The smartphone pain app could help doctors do a better job of assessing potential risk of opioid abuse, he notes. “It will track patients’ use of medications, side effects, improvement in pain and activity,” he explained.
Dr. Jamison and colleagues are conducting a study of the app, and have enrolled 60 patients so far. The app’s users are chronic pain patients, some of whom have cancer. About half of the patients are using opioids.
Patients use the app for three months, and then are given the opportunity to continue using it for another three months. So far, all of the patients have opted to continue using it. Users choose a time of day to get a reminder on their phone to use the app. They use a 1-to-10 scale to rate their pain level in the past 24 hours; how much their pain has interfered with their activity and sleep; and their mood and how much their pain has changed in the past 24 hours. The information is saved and displayed as a line graph so their doctors can track their pain, mood, activity and sleep over time.
The app includes information for pain patients, such as how to reduce stress and relax.

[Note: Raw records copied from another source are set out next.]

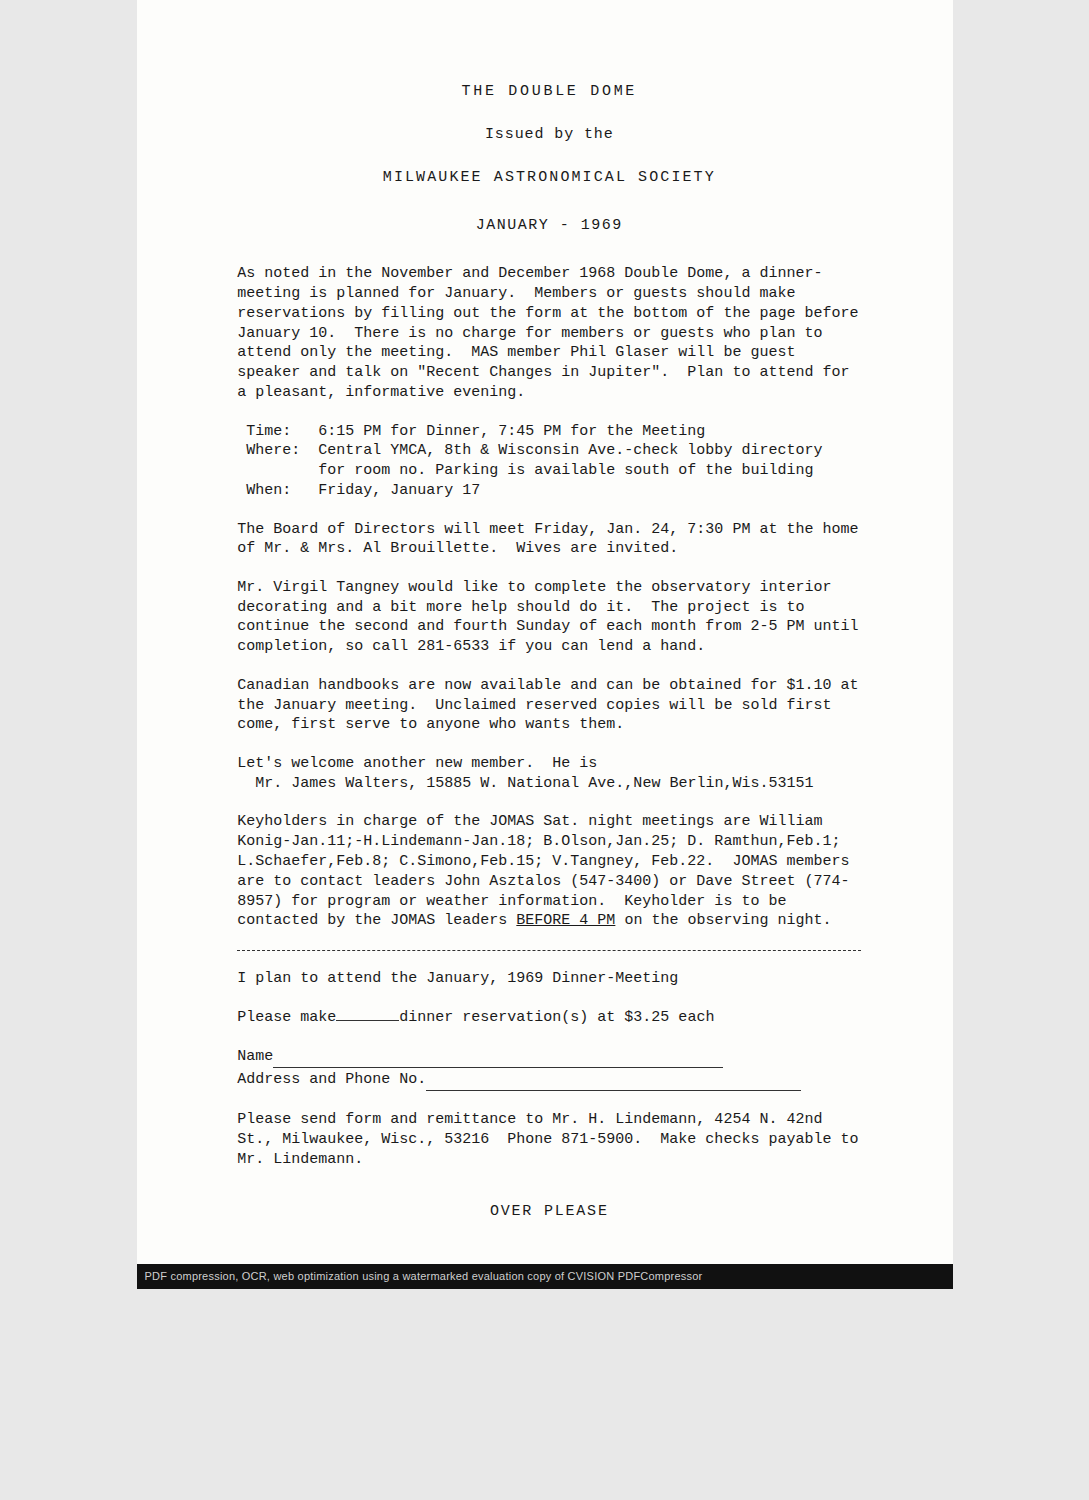THE DOUBLE DOME
Issued by the
MILWAUKEE ASTRONOMICAL SOCIETY
JANUARY - 1969
As noted in the November and December 1968 Double Dome, a dinner-meeting is planned for January. Members or guests should make reservations by filling out the form at the bottom of the page before January 10. There is no charge for members or guests who plan to attend only the meeting. MAS member Phil Glaser will be guest speaker and talk on "Recent Changes in Jupiter". Plan to attend for a pleasant, informative evening.
Time: 6:15 PM for Dinner, 7:45 PM for the Meeting Where: Central YMCA, 8th & Wisconsin Ave.-check lobby directory for room no. Parking is available south of the building When: Friday, January 17
The Board of Directors will meet Friday, Jan. 24, 7:30 PM at the home of Mr. & Mrs. Al Brouillette. Wives are invited.
Mr. Virgil Tangney would like to complete the observatory interior decorating and a bit more help should do it. The project is to continue the second and fourth Sunday of each month from 2-5 PM until completion, so call 281-6533 if you can lend a hand.
Canadian handbooks are now available and can be obtained for $1.10 at the January meeting. Unclaimed reserved copies will be sold first come, first serve to anyone who wants them.
Let's welcome another new member. He is Mr. James Walters, 15885 W. National Ave.,New Berlin,Wis.53151
Keyholders in charge of the JOMAS Sat. night meetings are William Konig-Jan.11;-H.Lindemann-Jan.18; B.Olson,Jan.25; D. Ramthun,Feb.1; L.Schaefer,Feb.8; C.Simono,Feb.15; V.Tangney, Feb.22. JOMAS members are to contact leaders John Asztalos (547-3400) or Dave Street (774-8957) for program or weather information. Keyholder is to be contacted by the JOMAS leaders BEFORE 4 PM on the observing night.
I plan to attend the January, 1969 Dinner-Meeting
Please make dinner reservation(s) at $3.25 each
Name
Address and Phone No.
Please send form and remittance to Mr. H. Lindemann, 4254 N. 42nd St., Milwaukee, Wisc., 53216 Phone 871-5900. Make checks payable to Mr. Lindemann.
OVER PLEASE
PDF compression, OCR, web optimization using a watermarked evaluation copy of CVISION PDFCompressor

Everyone in the study also receives a Fitbit to track activity. In addition, half of the patients in the study receive supportive text messages. “If they are not doing well, we’ll give them ideas about how to manage their pain better,” Dr. Jamison said. A sample message reads, “Hello Fred, it looks like you went through a bad patch. Have you looked at the ‘Topics of Interest’ section? You may find that strategies related to stress and relaxation help with migraines and/or severe bouts of pain. When in doubt, take the next small step.”
Some of the messages provide encouragement, such as “Hello Dave! It looks like your mood and activity interference have improved–way to go! Even if it feels small, every positive counts.”
“Patients will get a sense that someone is really watching and supporting them. We want to find out how much that will make a difference,” Dr. Jamison said. “We also want to see if this app will help keep people out of the ER and reduce their pain.”
This type of information is useful because many primary care physicians feel they need more support in treating chronic pain patients, Dr. Jamison found in a separate study he presented at the conference. The study of 56 primary care physicians and 253 chronic pain patients found many of the doctors fear their patients will become addicted to opioids, and lack confidence in prescribing opioids for chronic noncancer pain. Most of the doctors in the study said they would be willing to treat pain patients if they had support from a pain clinic.
Patients in the study were called once a month for six months to monitor pain and opioid compliance. At the end of six months, there was a reduction in patients taking opioids, and a significant decrease in the number of patients who reported running out of their medication early.